Optimal input design for nonlinear dynamical systems : a graph-theory approach

Abstract: Optimal input design concerns the design of an input sequence to maximize the information retrieved from an experiment. The design of the input sequence is performed by optimizing a cost function related to the intended model application. Several approaches to input design have been proposed, with results mainly on linear models. Under the linear assumption of the model structure, the input design problem can be solved in the frequency domain, where the corresponding spectrum is optimized subject to power constraints. However, the optimization of the input spectrum using frequency domain techniques cannot include time-domain amplitude constraints, which could arise due to practical or safety reasons.In this thesis, a new input design method for nonlinear models is introduced. The method considers the optimization of an input sequence as a realization of the stationary Markov process with finite memory. Assuming a finite set of possible values for the input, the feasible set of stationary processes can be described using graph theory, where de Bruijn graphs can be employed to describe the process.

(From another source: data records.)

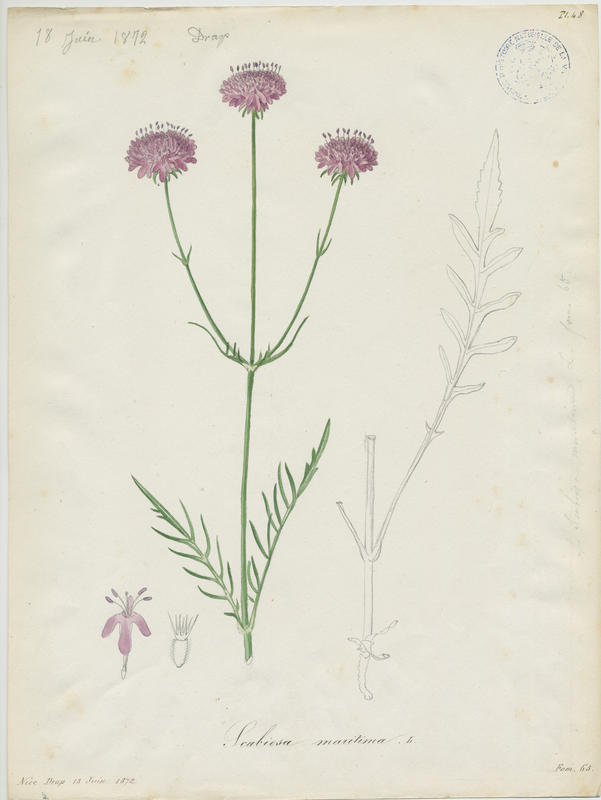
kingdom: Plantae
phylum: Tracheophyta
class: Magnoliopsida
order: Dipsacales
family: Caprifoliaceae
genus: Sixalix
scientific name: Sixalix atropurpurea
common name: Sweet scabious
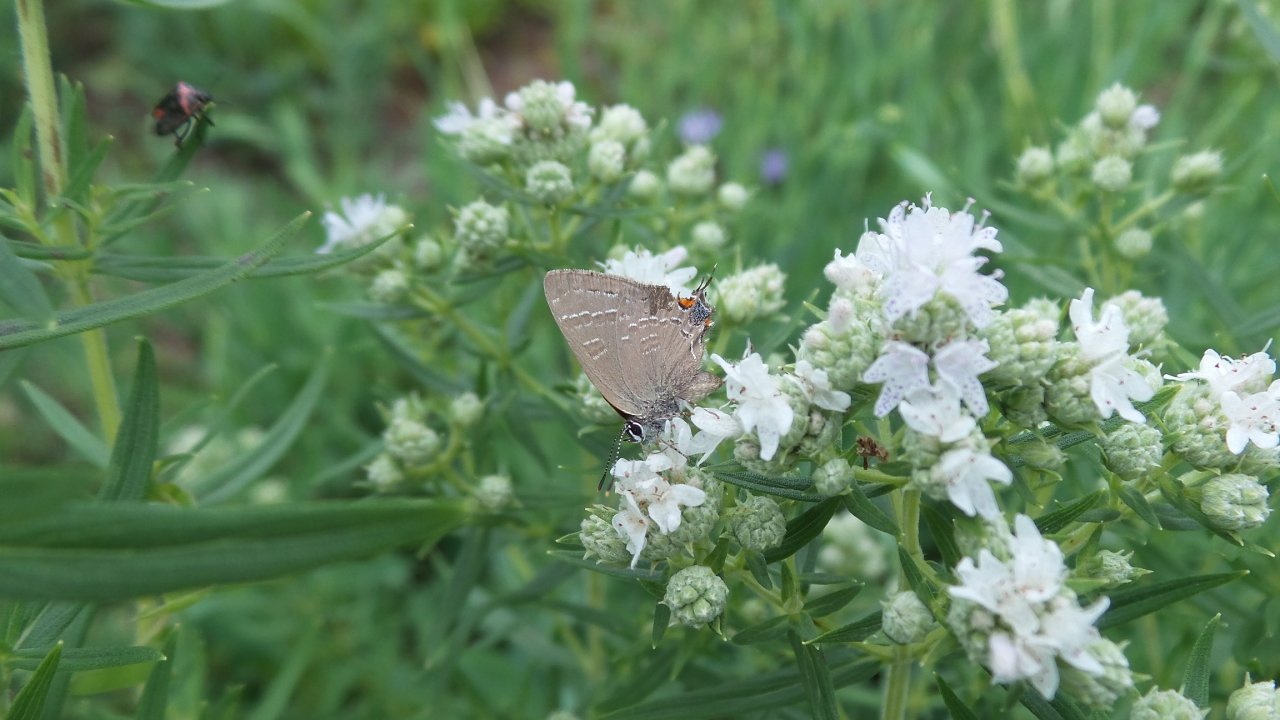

By using de Bruijn graphs, we can express any element in the set of stationary processes as a convex combination of the measures associated with the extreme points of the set. Therefore, by a suitable choice of the cost function, the resulting optimization problem is convex even for nonlinear models. In addition, since the input is restricted to a finite set of values, the proposed input design method can naturally handle amplitude constraints.The thesis considers a theoretical discussion of the proposed input design method for identification of nonlinear output error and nonlinear state space models. In addition, this thesis includes practical applications of the method to solve problems arising in wireless communications, where an estimate of the communication channel with quantized data is required, and application oriented closed-loop experiment design, where quality constraints on the identified parameters must be satisfied when performing the identification step.